Re: Question about expected behavior of terminate_rport_io() in fc_function_template

2015-09-25 Thread Benjamin Block
Hej Hannes,

thx for the short explanation.

On 23:05 Wed 23 Sep , Hannes Reinecke wrote:
> On 09/23/2015 07:06 PM, Benjamin Block wrote:
> > Hello,
> > 
> > just a short question. If a low-level driver implements the function
> > `terminate_rport_io()` in `struct fc_function_template`, and it gets
> > called after IO failed, is the low-level driver expected to handle this
> > request synchronously or can it just schedule an action that is worked on
> > asynchronously to the call to the function?
> > 
> Actually, it doesn't matter, as 'terminate_rport_io()' should cause the
> driver to about outstanding commands. The main idea behind this is that
> the driver clears up any additional state it might have tacked onto the
> command. And calling '->done()', obviously.
> 
> Main goal is to have outstanding I/O returned to the upper layers, so
> that things like multipath can redirect outstanding I/O to other paths
> and facilitate quick failover.
>

Yeah, that is what I thought as well, after I read the initial patch
that introduced that function to the template and stack. Makes much more
sense then an implicit rule.

> 
> > Trouble is, we are seeing problems with SCSI-Commands being used by the
> > upper layers when we expect them to still be ours, after we got a call to
> > that function and didn't react upon it immediately. They do not contain
> > valid content anymore when they should.
> > 
> True; after terminate_rport_io() I/O should have been aborted.
> However, the SCSI layer really shouldn't reuse commands before ->done()
> has been invoked or the command itself has been aborted.
> 
> > I've looked into other implementations and it seems there are both
> > version, some LLDs explicitly wait upon completions of requests they
> > schedule and others just schedule work-items and return. That may
> > already be the answer, but I wanted to make sure I am not missing
> > something here. The documentation on it is not really existing, or I
> > missed it.
> > 
> As indicated, the driver is expected to call ->done() on outstanding
> commands when terminate_rport_io() is called.
> This smells more like an issue with the driver itself; if I were to
> guess I would think that some aborts are not handled correctly ...
> 
> But it's hard to know without details. Do you have some message log or
> something?
> 

It may well be that this is a problem in the driver. I am still working
on it, I have logs but those are very messy because the test load
involves LVM volumes with multiple LUNs and multipathing, and I am
trying to reduce it in order to be better able to debug it.

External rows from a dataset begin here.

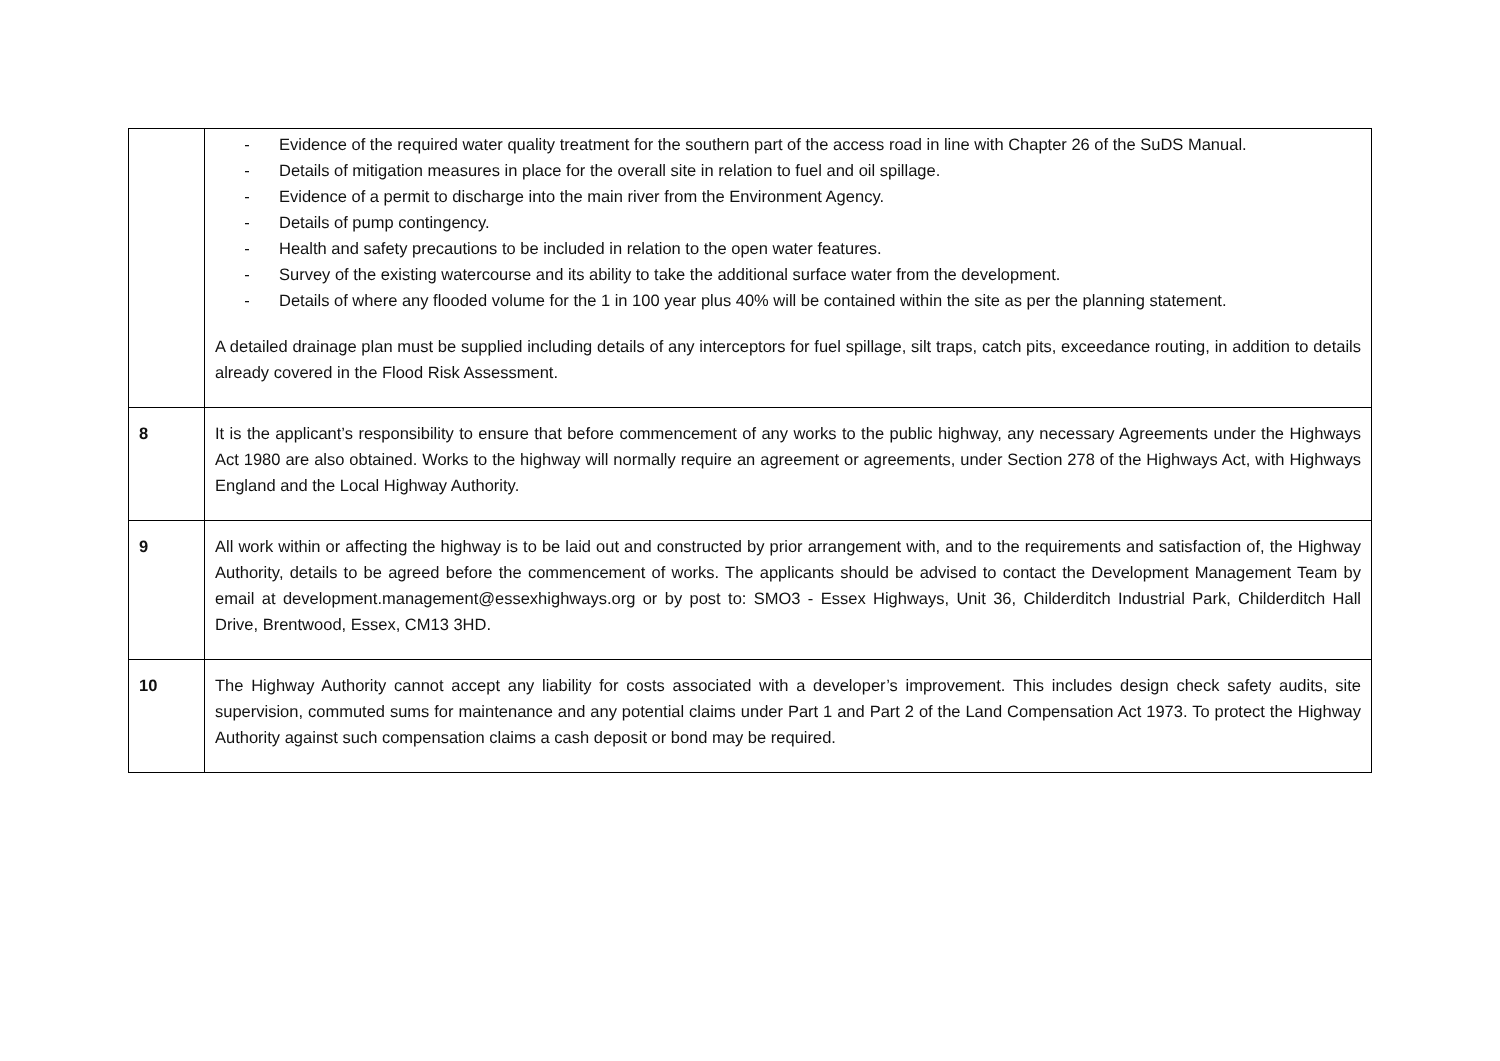| | - Evidence of the required water quality treatment for the southern part of the access road in line with Chapter 26 of the SuDS Manual. - Details of mitigation measures in place for the overall site in relation to fuel and oil spillage. - Evidence of a permit to discharge into the main river from the Environment Agency. - Details of pump contingency. - Health and safety precautions to be included in relation to the open water features. - Survey of the existing watercourse and its ability to take the additional surface water from the development. - Details of where any flooded volume for the 1 in 100 year plus 40% will be contained within the site as per the planning statement. A detailed drainage plan must be supplied including details of any interceptors for fuel spillage, silt traps, catch pits, exceedance routing, in addition to details already covered in the Flood Risk Assessment. |
| 8 | It is the applicant’s responsibility to ensure that before commencement of any works to the public highway, any necessary Agreements under the Highways Act 1980 are also obtained. Works to the highway will normally require an agreement or agreements, under Section 278 of the Highways Act, with Highways England and the Local Highway Authority. |
| 9 | All work within or affecting the highway is to be laid out and constructed by prior arrangement with, and to the requirements and satisfaction of, the Highway Authority, details to be agreed before the commencement of works. The applicants should be advised to contact the Development Management Team by email at development.management@essexhighways.org or by post to: SMO3 - Essex Highways, Unit 36, Childerditch Industrial Park, Childerditch Hall Drive, Brentwood, Essex, CM13 3HD. |
| 10 | The Highway Authority cannot accept any liability for costs associated with a developer’s improvement. This includes design check safety audits, site supervision, commuted sums for maintenance and any potential claims under Part 1 and Part 2 of the Land Compensation Act 1973. To protect the Highway Authority against such compensation claims a cash deposit or bond may be required. |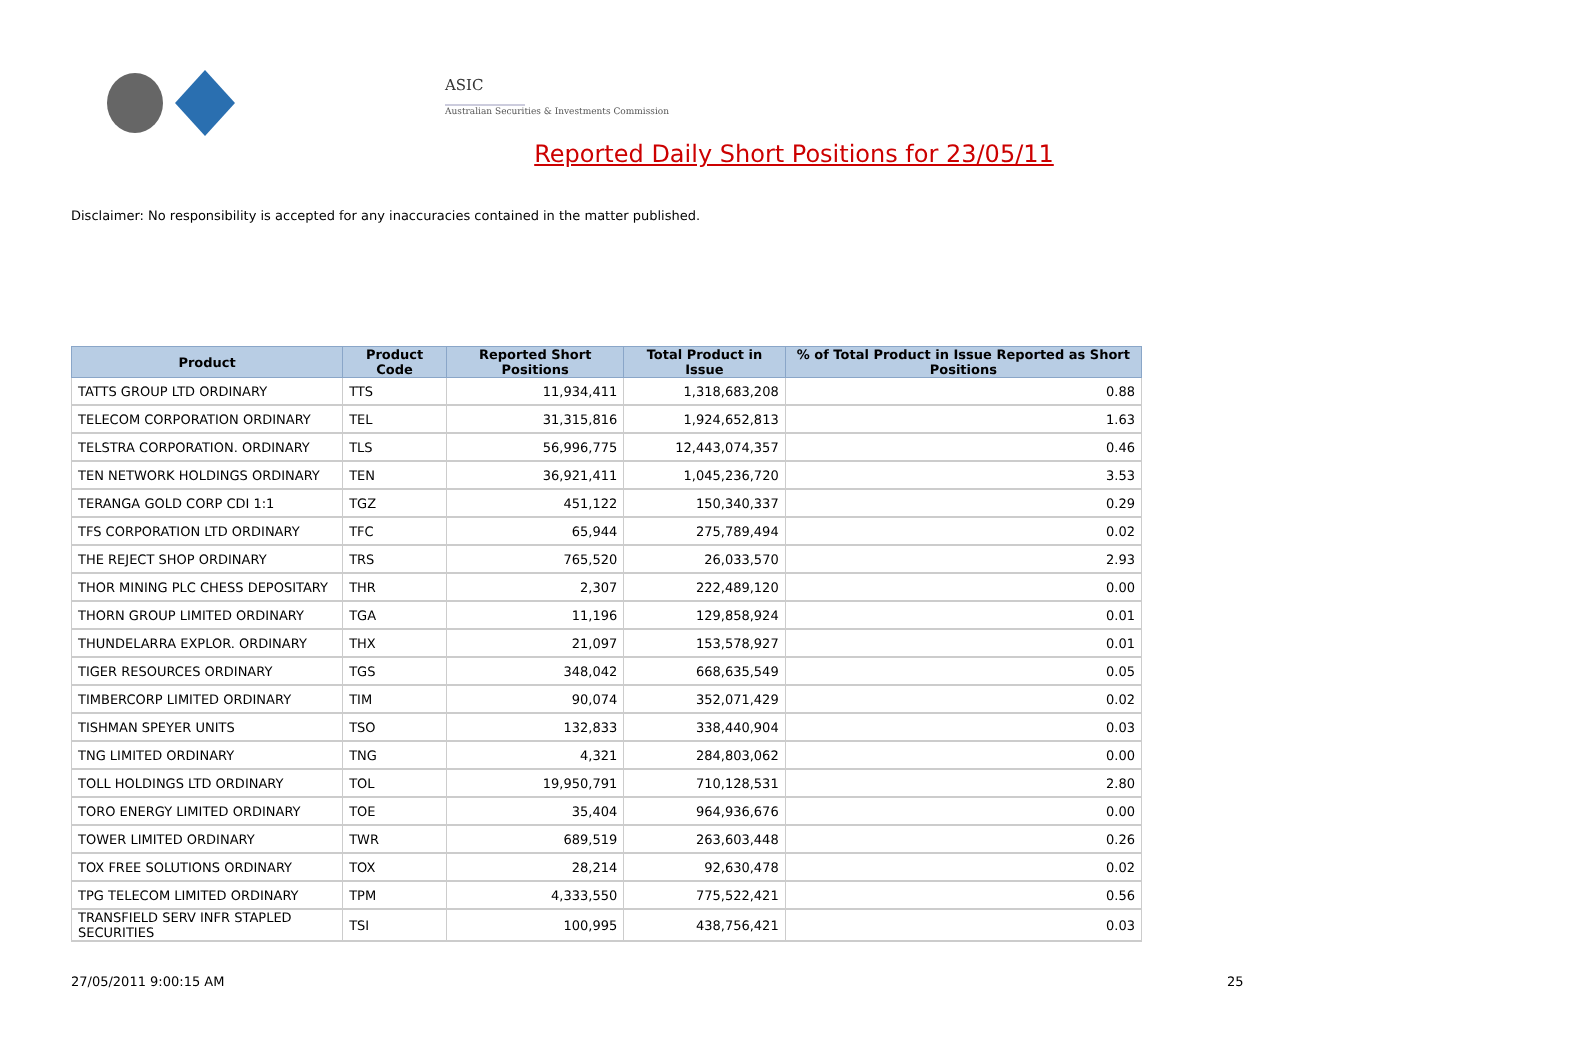ASIC
Australian Securities & Investments Commission
Reported Daily Short Positions for 23/05/11
Disclaimer: No responsibility is accepted for any inaccuracies contained in the matter published.
| Product | Product Code | Reported Short Positions | Total Product in Issue | % of Total Product in Issue Reported as Short Positions |
| --- | --- | --- | --- | --- |
| TATTS GROUP LTD ORDINARY | TTS | 11,934,411 | 1,318,683,208 | 0.88 |
| TELECOM CORPORATION ORDINARY | TEL | 31,315,816 | 1,924,652,813 | 1.63 |
| TELSTRA CORPORATION. ORDINARY | TLS | 56,996,775 | 12,443,074,357 | 0.46 |
| TEN NETWORK HOLDINGS ORDINARY | TEN | 36,921,411 | 1,045,236,720 | 3.53 |
| TERANGA GOLD CORP CDI 1:1 | TGZ | 451,122 | 150,340,337 | 0.29 |
| TFS CORPORATION LTD ORDINARY | TFC | 65,944 | 275,789,494 | 0.02 |
| THE REJECT SHOP ORDINARY | TRS | 765,520 | 26,033,570 | 2.93 |
| THOR MINING PLC CHESS DEPOSITARY | THR | 2,307 | 222,489,120 | 0.00 |
| THORN GROUP LIMITED ORDINARY | TGA | 11,196 | 129,858,924 | 0.01 |
| THUNDELARRA EXPLOR. ORDINARY | THX | 21,097 | 153,578,927 | 0.01 |
| TIGER RESOURCES ORDINARY | TGS | 348,042 | 668,635,549 | 0.05 |
| TIMBERCORP LIMITED ORDINARY | TIM | 90,074 | 352,071,429 | 0.02 |
| TISHMAN SPEYER UNITS | TSO | 132,833 | 338,440,904 | 0.03 |
| TNG LIMITED ORDINARY | TNG | 4,321 | 284,803,062 | 0.00 |
| TOLL HOLDINGS LTD ORDINARY | TOL | 19,950,791 | 710,128,531 | 2.80 |
| TORO ENERGY LIMITED ORDINARY | TOE | 35,404 | 964,936,676 | 0.00 |
| TOWER LIMITED ORDINARY | TWR | 689,519 | 263,603,448 | 0.26 |
| TOX FREE SOLUTIONS ORDINARY | TOX | 28,214 | 92,630,478 | 0.02 |
| TPG TELECOM LIMITED ORDINARY | TPM | 4,333,550 | 775,522,421 | 0.56 |
| TRANSFIELD SERV INFR STAPLED SECURITIES | TSI | 100,995 | 438,756,421 | 0.03 |
27/05/2011 9:00:15 AM 25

Beste Grüße / Best regards,
  - Benjamin Block
-- 
Linux on z Systems Development / IBM Systems & Technology Group
  IBM Deutschland Research & Development GmbH
Vorsitzende des Aufsichtsrats: Martina Koederitz
   Geschäftsführung: Dirk Wittkopp / Sitz der Gesellschaft: Böblingen
   Registergericht: Amtsgericht Stuttgart, HRB 243294

--
To unsubscribe from this list: send the line "unsubscribe linux-scsi" in
the body of a message to majord...@vger.kernel.org
More majordomo info at  http://vger.kernel.org/majordomo-info.html


Re: Question about expected behavior of terminate_rport_io() in fc_function_template

2015-09-23 Thread Hannes Reinecke
On 09/23/2015 07:06 PM, Benjamin Block wrote:
> Hello,
> 
> just a short question. If a low-level driver implements the function
> `terminate_rport_io()` in `struct fc_function_template`, and it gets
> called after IO failed, is the low-level driver expected to handle this
> request synchronously or can it just schedule an action that is worked on
> asynchronously to the call to the function?
> 
Actually, it doesn't matter, as 'terminate_rport_io()' should cause the
driver to about outstanding commands. The main idea behind this is that
the driver clears up any additional state it might have tacked onto the
command. And calling '->done()', obviously.

Main goal is to have outstanding I/O returned to the upper layers, so
that things like multipath can redirect outstanding I/O to other paths
and facilitate quick failover.

> Trouble is, we are seeing problems with SCSI-Commands being used by the
> upper layers when we expect them to still be ours, after we got a call to
> that function and didn't react upon it immediately. They do not contain
> valid content anymore when they should.
> 
True; after terminate_rport_io() I/O should have been aborted.
However, the SCSI layer really shouldn't reuse commands before ->done()
has been invoked or the command itself has been aborted.

> I've looked into other implementations and it seems there are both
> version, some LLDs explicitly wait upon completions of requests they
> schedule and others just schedule work-items and return. That may
> already be the answer, but I wanted to make sure I am not missing
> something here. The documentation on it is not really existing, or I
> missed it.
> 
As indicated, the driver is expected to call ->done() on outstanding
commands when terminate_rport_io() is called.
This smells more like an issue with the driver itself; if I were to
guess I would think that some aborts are not handled correctly ...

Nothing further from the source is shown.